Mais de quel droit pré­ten­dons-nous, nous oppresseurs, mon­tr­er la voie de l’affranchissement à ceux qu’hier nous asservis­sions ? Au mot d’ordre de Fanon : « Quit­tons cette Europe qui n’en finit pas de par­ler de l’homme tout en le mas­sacrant partout où elle le rencontre ».

À son cri de colère nous ne savons que rester cois. « Ce n’est pas d’abord leur vio­lence, c’est la nôtre, retournée, qui grandit et les déchire. » (Sartre, pré­face aux Damnés de la terre)

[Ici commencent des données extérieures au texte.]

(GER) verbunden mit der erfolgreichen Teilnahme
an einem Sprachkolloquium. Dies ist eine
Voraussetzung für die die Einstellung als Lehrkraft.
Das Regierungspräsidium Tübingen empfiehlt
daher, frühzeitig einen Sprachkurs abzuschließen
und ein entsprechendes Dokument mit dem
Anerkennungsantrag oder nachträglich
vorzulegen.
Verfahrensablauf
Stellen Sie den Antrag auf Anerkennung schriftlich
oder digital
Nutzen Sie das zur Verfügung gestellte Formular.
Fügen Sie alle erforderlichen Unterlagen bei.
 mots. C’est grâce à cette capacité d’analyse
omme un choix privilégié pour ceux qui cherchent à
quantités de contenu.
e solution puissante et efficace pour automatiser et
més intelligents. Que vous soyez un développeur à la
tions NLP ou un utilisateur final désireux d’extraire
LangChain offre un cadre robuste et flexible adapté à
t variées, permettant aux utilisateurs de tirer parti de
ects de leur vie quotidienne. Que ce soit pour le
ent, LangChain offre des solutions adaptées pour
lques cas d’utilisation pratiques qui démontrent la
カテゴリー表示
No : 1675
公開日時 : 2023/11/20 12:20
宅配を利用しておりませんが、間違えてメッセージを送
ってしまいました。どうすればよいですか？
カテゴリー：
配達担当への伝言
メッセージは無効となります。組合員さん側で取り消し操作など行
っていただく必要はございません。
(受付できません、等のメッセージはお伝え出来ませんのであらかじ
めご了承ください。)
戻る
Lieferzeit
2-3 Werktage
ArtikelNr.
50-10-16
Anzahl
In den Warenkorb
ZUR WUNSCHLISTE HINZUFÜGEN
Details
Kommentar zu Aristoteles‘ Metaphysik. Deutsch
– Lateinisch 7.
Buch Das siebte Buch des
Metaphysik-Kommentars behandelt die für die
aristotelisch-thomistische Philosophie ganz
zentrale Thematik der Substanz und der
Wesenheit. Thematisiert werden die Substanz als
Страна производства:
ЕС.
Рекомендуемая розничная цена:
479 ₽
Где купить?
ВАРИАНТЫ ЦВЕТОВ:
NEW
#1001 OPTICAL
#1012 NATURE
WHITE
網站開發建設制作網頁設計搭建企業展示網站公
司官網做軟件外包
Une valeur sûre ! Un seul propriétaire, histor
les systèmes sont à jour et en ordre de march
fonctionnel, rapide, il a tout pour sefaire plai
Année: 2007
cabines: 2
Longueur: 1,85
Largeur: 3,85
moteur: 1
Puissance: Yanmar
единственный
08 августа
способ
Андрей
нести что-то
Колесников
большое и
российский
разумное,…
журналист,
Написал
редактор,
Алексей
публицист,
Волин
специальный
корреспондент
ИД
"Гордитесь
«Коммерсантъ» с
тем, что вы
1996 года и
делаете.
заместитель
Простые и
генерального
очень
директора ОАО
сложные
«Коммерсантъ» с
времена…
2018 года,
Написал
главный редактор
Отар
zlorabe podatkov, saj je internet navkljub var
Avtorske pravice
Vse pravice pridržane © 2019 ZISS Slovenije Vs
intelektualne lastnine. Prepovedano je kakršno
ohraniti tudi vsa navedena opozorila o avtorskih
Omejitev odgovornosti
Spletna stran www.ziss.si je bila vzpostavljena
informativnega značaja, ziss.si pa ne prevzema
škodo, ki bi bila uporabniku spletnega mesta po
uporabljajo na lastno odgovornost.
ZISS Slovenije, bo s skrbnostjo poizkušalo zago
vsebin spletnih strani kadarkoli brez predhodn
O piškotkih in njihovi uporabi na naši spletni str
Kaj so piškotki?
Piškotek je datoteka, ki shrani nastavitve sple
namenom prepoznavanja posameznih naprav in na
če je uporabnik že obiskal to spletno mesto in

Je ne pro­poserai ni solu­tion ni rachat. Il est évi­dent qu’il ne sert à rien de bat­tre sa coulpe ; je me demande même s’il est plus hon­nête d’offrir ses ser­vices aux pays qui furent colonisés. Ne faudrait-il pas d’abord appren­dre la non-vio­lence ? Tant que nous n’aurons pas eu faim, que nous n’aurons pas été atrophiés par l’exploitation abu­sive, nous ne pour­rons reprocher à nos cama­rades de chas­s­er le colon au bout de leurs fusils ; or il est aus­si vain de se met­tre arti­fi­cielle­ment dans cette sit­u­a­tion pour pré­ten­dre la con­naître, ce n’est pas en devenant lépreux que l’on guérit la lèpre.

Car enfin cette néces­sité de se don­ner, de se dévouer, elle procède avant tout d’un désir per­son­nel de purifi­ca­tion, de jus­ti­fi­ca­tion : en échange des priv­ilèges, de la cul­ture, de la vie facile, j’offre mes bras, ma jeunesse, mes années d’études acquis­es presque hon­teuse­ment… Fanon n’en a que faire.

Devant la vio­lence que nous avons provo­quée, aucun juge­ment de valeur n’est per­mis ; néan­moins nous requérons la lucid­ité, à l’égard de Fanon comme à l’égard du mahat­ma Gand­hi. Dans quelle mesure l’assertion du pre­mier, que la décoloni­sa­tion com­porte une vio­lence intrin­sèque, est-elle réelle ? Dans quelle mesure le mode indi­en de libéra­tion est-il renou­ve­lable ? Dans quelle mesure enfin peut-on éviter les séquelles autori­taires d’une guerre de libéra­tion et bâtir un social­isme lib­er­taire en pays neuf ? Je crains que nous ne soyons encore en mesure de répondre.